Aux élections fédérales de 2023, les Verts ont perdu des sièges. Lors des élections européennes, le désamour prévu envers les partis écologistes a été confirmé. Il s’agit d’un mouvement d’ensemble.
Pourtant le défi du réchauffement climatique n’a jamais été aussi pressant et visible: sécheresses d’une part, inondations ailleurs, fontes de glaciers, tornades, acidification des océans. Bien que l’alerte ait été donnée voici plusieurs décennies, l’émission de gaz à effet de serre n’a fait qu’augmenter, tout en laissant la vague impression dans l’opinion publique qu’elle aurait diminué. Cet objectif politique est donc puissant mais il n’informe plus une partie des électeurs. Plus l’enjeu est visible, moins il convainc.
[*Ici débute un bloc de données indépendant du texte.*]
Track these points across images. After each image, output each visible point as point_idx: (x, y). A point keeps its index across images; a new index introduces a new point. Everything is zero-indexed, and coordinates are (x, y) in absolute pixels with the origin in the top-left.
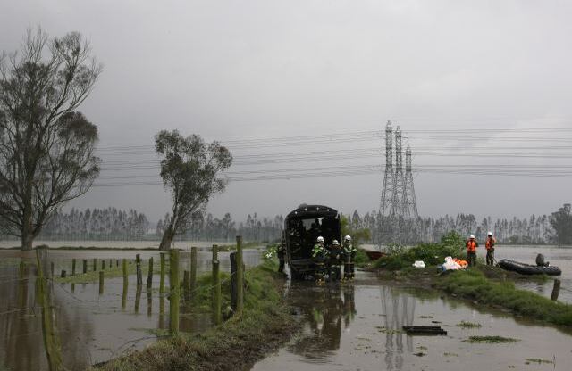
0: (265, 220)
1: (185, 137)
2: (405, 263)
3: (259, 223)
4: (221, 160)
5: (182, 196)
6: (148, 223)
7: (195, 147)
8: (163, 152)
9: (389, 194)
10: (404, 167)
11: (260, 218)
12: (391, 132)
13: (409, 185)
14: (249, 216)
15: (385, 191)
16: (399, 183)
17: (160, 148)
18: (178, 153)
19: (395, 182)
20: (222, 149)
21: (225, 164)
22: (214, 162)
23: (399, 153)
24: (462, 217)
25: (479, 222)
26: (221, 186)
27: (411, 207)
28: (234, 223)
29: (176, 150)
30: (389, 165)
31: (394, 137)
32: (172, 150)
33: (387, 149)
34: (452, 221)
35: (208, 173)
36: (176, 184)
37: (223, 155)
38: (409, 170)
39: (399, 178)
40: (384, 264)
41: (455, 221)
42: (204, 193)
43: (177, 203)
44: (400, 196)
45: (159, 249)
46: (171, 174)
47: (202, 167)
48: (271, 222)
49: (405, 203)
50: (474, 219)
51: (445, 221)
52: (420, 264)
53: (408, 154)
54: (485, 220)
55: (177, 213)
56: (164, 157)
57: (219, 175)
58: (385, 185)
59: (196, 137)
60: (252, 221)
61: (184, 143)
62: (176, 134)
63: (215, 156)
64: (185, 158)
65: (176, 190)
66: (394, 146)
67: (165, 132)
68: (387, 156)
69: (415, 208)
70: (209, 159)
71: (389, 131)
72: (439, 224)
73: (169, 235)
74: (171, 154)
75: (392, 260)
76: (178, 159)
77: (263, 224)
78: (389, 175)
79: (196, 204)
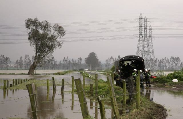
0: (73, 60)
1: (41, 21)
2: (168, 80)
3: (69, 61)
4: (59, 32)
5: (39, 49)
6: (11, 62)
7: (46, 26)
8: (29, 28)
9: (141, 48)
10: (148, 35)
11: (70, 59)
12: (142, 19)
13: (150, 44)
14: (64, 58)
15: (138, 47)
16: (146, 43)
17: (28, 26)
18: (37, 29)
19: (144, 42)
20: (60, 27)
21: (61, 34)
22: (56, 33)
23: (146, 28)
24: (173, 58)
26: (60, 44)
27: (151, 54)
28: (56, 61)
29: (36, 28)
30: (141, 34)
31: (143, 21)
32: (34, 28)
33: (140, 27)
34: (168, 60)
35: (53, 38)
36: (36, 44)
37: (60, 30)
38: (150, 37)
39: (146, 40)
40: (158, 80)
41: (169, 60)
42: (51, 48)
43: (37, 53)
44: (146, 49)
45: (28, 74)
46: (34, 39)
47: (50, 35)
48: (75, 61)
49: (148, 52)
50: (179, 59)
51: (164, 60)
52: (175, 80)
53: (150, 29)
55: (37, 57)
56: (30, 30)
57: (58, 39)
58: (139, 44)
59: (46, 21)
60: (66, 61)
61: (40, 24)
62: (36, 20)
63: (56, 30)
64: (41, 32)
65: (36, 47)
66: (143, 26)
67: (31, 19)
68: (140, 30)
69: (153, 54)
70: (53, 32)
71: (141, 18)
72: (161, 61)
73: (33, 67)
74: (34, 30)
75: (162, 79)
76: (37, 32)
77: (71, 62)
78: (141, 39)
79: (47, 53)
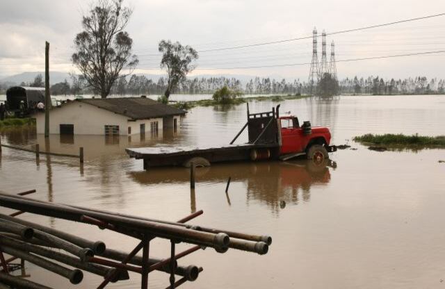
8: (162, 52)
17: (161, 49)
25: (429, 81)
54: (433, 80)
Pourquoi?
Tout d’abord, il s’est banalisé. Tous les partis, sauf l’extrême droite, lui réservent une place d’honneur dans leur programme, tout en se gardant de prévoir des mesures efficaces. C’est devenu une sorte de religion officielle, fédérant des croyants non pratiquants. Les Verts en sont les otages, car ils n’accèdent jamais au pouvoir sinon de façon marginale sans réussir à mettre en œuvre des décisions efficaces à la mesure du défi. La coalition des partis de gouvernement a établi une sorte de cordon sanitaire autour des écologistes, une réserve d’Indiens vivants hors de la réalité, de doux rêveurs qu’il ne faut pas contredire.
L’écologie est une discipline scientifique fondée sur le déchiffrage de la réalité. Les partis dits écologistes s’en écartent par l’adhésion à une idéologie de gauche
Jacques Neirynck
Alors que l’écologie est une discipline scientifique fondée sur le déchiffrage de la réalité, les partis dits écologistes s’en écartent par l’adhésion à une idéologie de gauche. Un objectif réaliste s’efface derrière le vieux combat entre droite et gauche. Pourquoi?
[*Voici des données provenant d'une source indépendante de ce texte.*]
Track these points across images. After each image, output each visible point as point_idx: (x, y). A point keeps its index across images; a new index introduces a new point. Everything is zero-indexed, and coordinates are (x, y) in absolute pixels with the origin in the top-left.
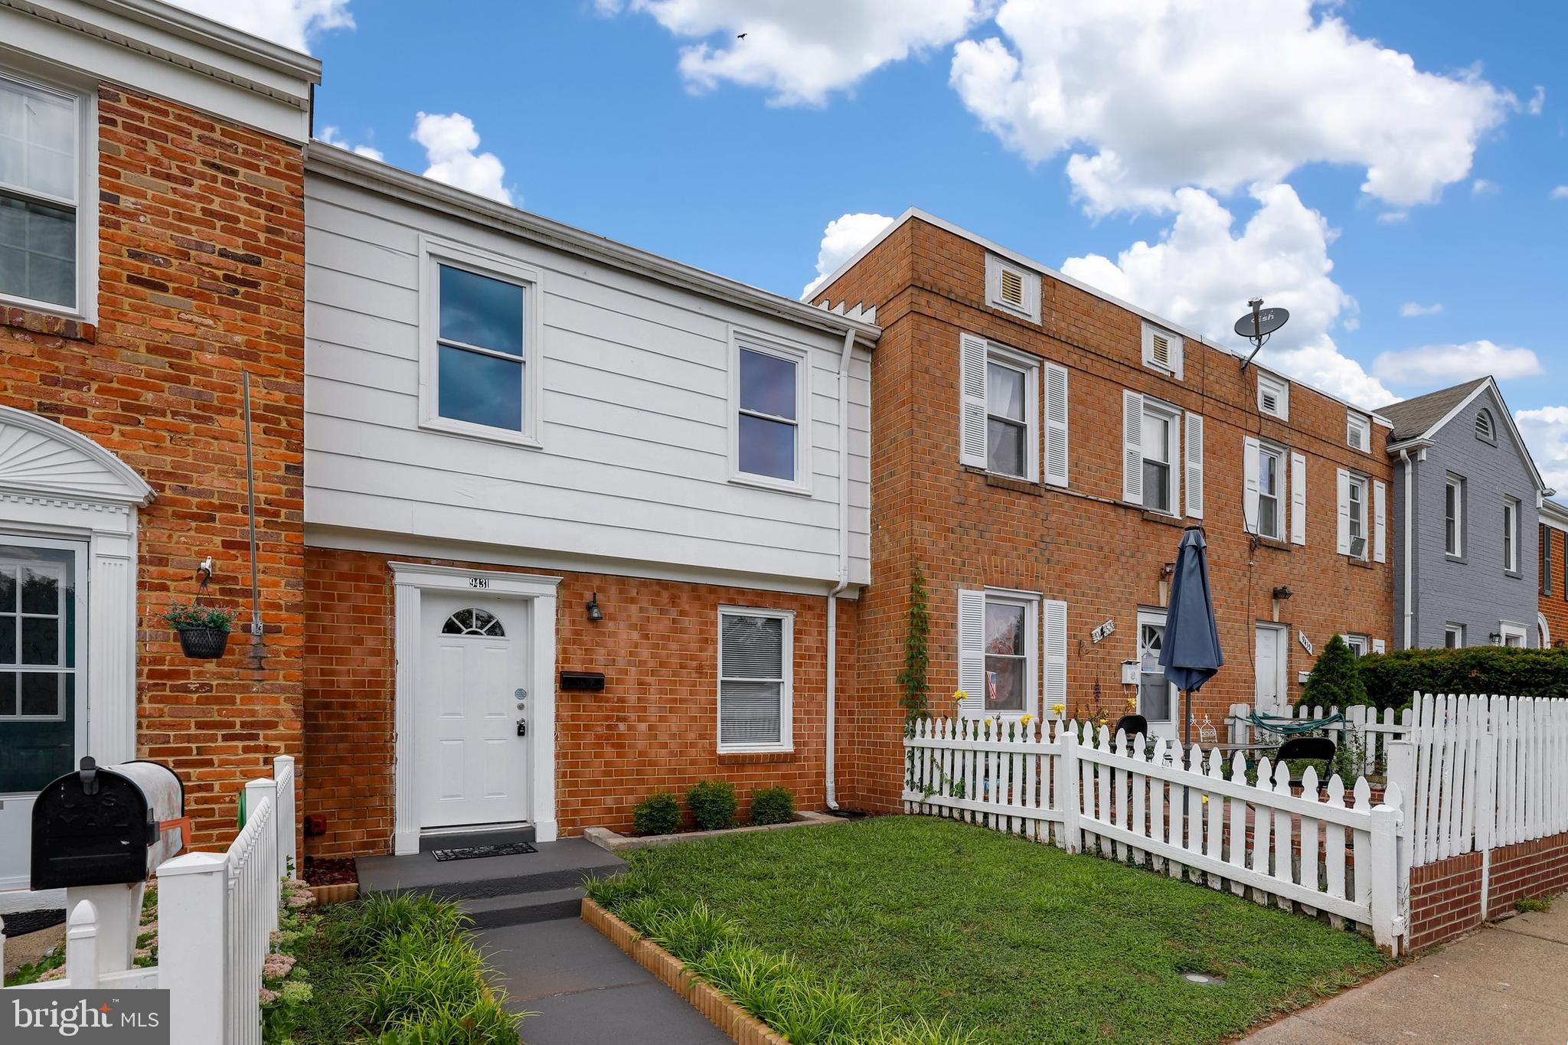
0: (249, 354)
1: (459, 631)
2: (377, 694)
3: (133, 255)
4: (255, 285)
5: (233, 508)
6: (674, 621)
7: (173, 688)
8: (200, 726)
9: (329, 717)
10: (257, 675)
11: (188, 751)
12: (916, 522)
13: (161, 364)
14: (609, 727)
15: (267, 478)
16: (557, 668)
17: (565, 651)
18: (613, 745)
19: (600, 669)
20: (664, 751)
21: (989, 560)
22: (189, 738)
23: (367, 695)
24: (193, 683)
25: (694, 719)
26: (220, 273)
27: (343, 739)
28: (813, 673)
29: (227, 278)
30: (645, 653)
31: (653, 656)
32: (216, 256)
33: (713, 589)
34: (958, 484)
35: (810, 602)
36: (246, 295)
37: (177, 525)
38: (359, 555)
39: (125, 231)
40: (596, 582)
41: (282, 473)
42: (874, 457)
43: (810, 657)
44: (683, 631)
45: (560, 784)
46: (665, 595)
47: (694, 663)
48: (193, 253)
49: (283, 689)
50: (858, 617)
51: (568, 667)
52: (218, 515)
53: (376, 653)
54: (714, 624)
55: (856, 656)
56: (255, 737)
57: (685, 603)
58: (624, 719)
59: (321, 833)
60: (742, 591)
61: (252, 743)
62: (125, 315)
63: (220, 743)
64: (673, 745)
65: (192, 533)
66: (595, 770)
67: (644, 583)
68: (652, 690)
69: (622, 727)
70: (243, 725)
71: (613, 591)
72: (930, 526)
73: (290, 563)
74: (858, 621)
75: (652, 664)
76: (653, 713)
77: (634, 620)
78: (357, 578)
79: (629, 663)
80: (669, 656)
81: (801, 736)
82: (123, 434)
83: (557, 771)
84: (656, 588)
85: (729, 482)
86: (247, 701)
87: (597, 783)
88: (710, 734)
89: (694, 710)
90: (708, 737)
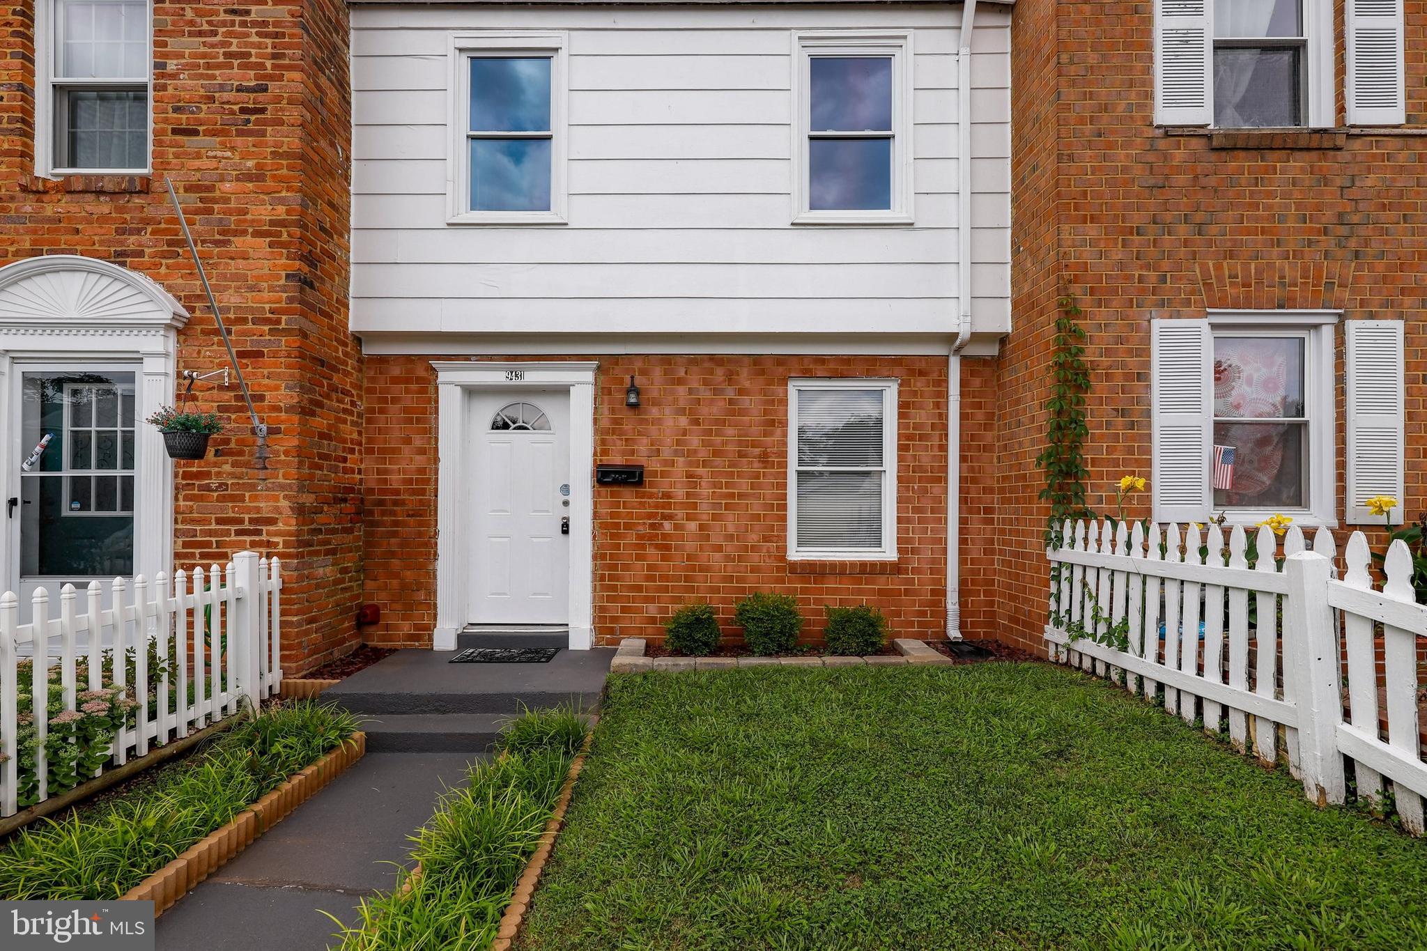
0: (256, 176)
1: (508, 427)
2: (423, 492)
3: (177, 110)
4: (263, 111)
5: (244, 321)
6: (731, 402)
7: (201, 488)
8: (219, 521)
9: (383, 513)
10: (262, 474)
11: (209, 544)
12: (1065, 227)
13: (193, 200)
14: (653, 526)
15: (271, 289)
16: (595, 461)
17: (603, 442)
18: (657, 547)
19: (643, 461)
20: (718, 555)
21: (1218, 267)
22: (210, 533)
23: (414, 492)
24: (214, 483)
25: (757, 517)
26: (236, 108)
27: (394, 534)
28: (926, 458)
29: (243, 110)
30: (694, 441)
31: (705, 444)
32: (234, 93)
33: (781, 360)
34: (1150, 157)
35: (923, 365)
36: (257, 122)
37: (204, 341)
38: (408, 358)
39: (170, 90)
40: (638, 365)
41: (282, 282)
42: (1015, 153)
43: (922, 437)
44: (742, 412)
45: (598, 587)
46: (720, 373)
47: (757, 451)
48: (217, 95)
49: (282, 487)
50: (999, 380)
51: (606, 460)
52: (234, 328)
53: (422, 451)
54: (784, 402)
55: (996, 433)
56: (259, 532)
57: (745, 379)
58: (669, 517)
59: (375, 622)
60: (820, 360)
61: (257, 538)
62: (169, 163)
63: (233, 538)
64: (731, 548)
65: (215, 347)
66: (635, 574)
67: (694, 360)
68: (702, 484)
69: (667, 526)
70: (251, 521)
71: (657, 373)
72: (1092, 230)
73: (288, 366)
74: (998, 385)
75: (703, 454)
76: (705, 510)
77: (682, 404)
78: (407, 381)
79: (676, 453)
80: (724, 443)
81: (909, 541)
82: (168, 267)
83: (594, 573)
84: (707, 365)
85: (792, 224)
86: (254, 498)
87: (639, 588)
88: (778, 536)
89: (756, 507)
90: (775, 539)
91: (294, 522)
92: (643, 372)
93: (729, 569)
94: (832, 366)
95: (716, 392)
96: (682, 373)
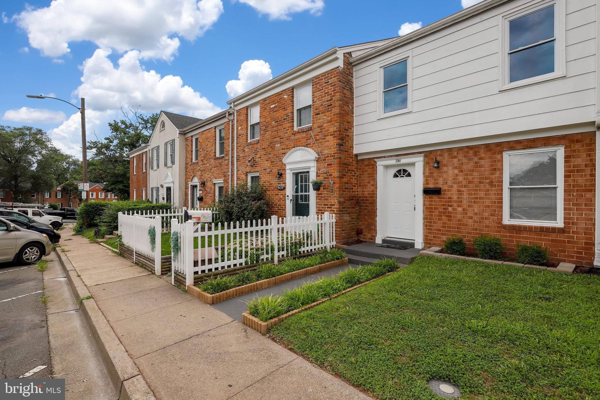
0: (330, 121)
1: (398, 176)
2: (373, 197)
4: (332, 105)
5: (328, 157)
6: (476, 163)
7: (321, 197)
8: (324, 205)
9: (363, 203)
10: (332, 194)
11: (322, 210)
14: (444, 209)
15: (333, 148)
16: (424, 186)
17: (427, 180)
18: (446, 216)
19: (441, 186)
20: (470, 220)
22: (322, 207)
23: (371, 197)
24: (323, 196)
25: (488, 206)
27: (366, 209)
28: (582, 180)
29: (328, 106)
30: (461, 178)
31: (465, 179)
33: (498, 144)
35: (578, 138)
37: (321, 163)
38: (369, 159)
40: (439, 153)
44: (481, 166)
45: (425, 229)
46: (471, 152)
47: (488, 181)
51: (428, 186)
53: (373, 185)
54: (501, 161)
57: (482, 154)
58: (451, 206)
59: (361, 233)
60: (519, 142)
61: (330, 209)
63: (325, 209)
64: (476, 218)
66: (438, 225)
67: (461, 149)
68: (464, 194)
69: (450, 209)
70: (330, 205)
71: (446, 155)
73: (337, 167)
75: (464, 183)
76: (465, 203)
77: (455, 165)
78: (369, 165)
79: (454, 183)
80: (473, 179)
81: (570, 218)
83: (424, 224)
84: (466, 150)
85: (499, 91)
86: (330, 199)
87: (440, 230)
88: (498, 214)
89: (487, 202)
90: (496, 215)
91: (338, 205)
92: (441, 155)
93: (475, 226)
94: (525, 144)
95: (469, 160)
96: (455, 154)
Le recrutement des Verts à la fin des années 1980 a servi de roue de secours pour des communistes désemparés: familiers de l’idéologie marxiste, ils considéraient avec douleur l’effondrement de son utopie soviétique. Loin de se convertir à la réalité des faits, ils se précipitèrent sur une cause de rechange: lutter contre le capitalisme en dévoilant ses effets pervers sur la nature. Dès lors tout est bon, même au prix de contradictions: se déclarer pour la décarbonation de l’économie, mais s’opposer aux éoliennes.
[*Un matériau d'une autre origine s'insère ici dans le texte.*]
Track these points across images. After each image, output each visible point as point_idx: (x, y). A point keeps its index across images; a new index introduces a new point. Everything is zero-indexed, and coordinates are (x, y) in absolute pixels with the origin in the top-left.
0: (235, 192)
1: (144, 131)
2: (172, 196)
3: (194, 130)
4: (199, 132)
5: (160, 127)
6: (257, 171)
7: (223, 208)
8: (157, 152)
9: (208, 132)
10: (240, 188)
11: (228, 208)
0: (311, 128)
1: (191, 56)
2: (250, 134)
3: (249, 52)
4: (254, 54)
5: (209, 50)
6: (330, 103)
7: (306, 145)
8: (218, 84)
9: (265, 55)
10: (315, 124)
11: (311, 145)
Dès lors l’écologisme politique est devenu punitif, prônant une décroissance aussi impopulaire qu’irréaliste, rivalisant avec le Parti socialiste dans les revendications sociales impossibles à satisfaire, se livrant à des démonstrations publiques aussi spectaculaires que mal vues. La Suisse s’est distinguée en suscitant un oxymore: les Vert'libéraux, qui les premiers ont compris qu’il fallait concilier écologie et économie, que le véritable défi est celui d’une mutation au sein de l’évolution industrielle, que le combat n’est pas contre le capitalisme mais contre l’ignorantisme revendiqué par l’extrême droite.
Une écologie bien comprise ne peut faire abstraction du phénomène fondamental de la vie, à savoir l’évolution. Elle s’enferre en se focalisant sur l’amoindrissement de la biodiversité, qui est à la fois une conséquence du réchauffement climatique et de la plasticité innée de la vie. Le seul objectif devrait être de maintenir le climat de la planète par tous les moyens, au besoin même le capitalisme.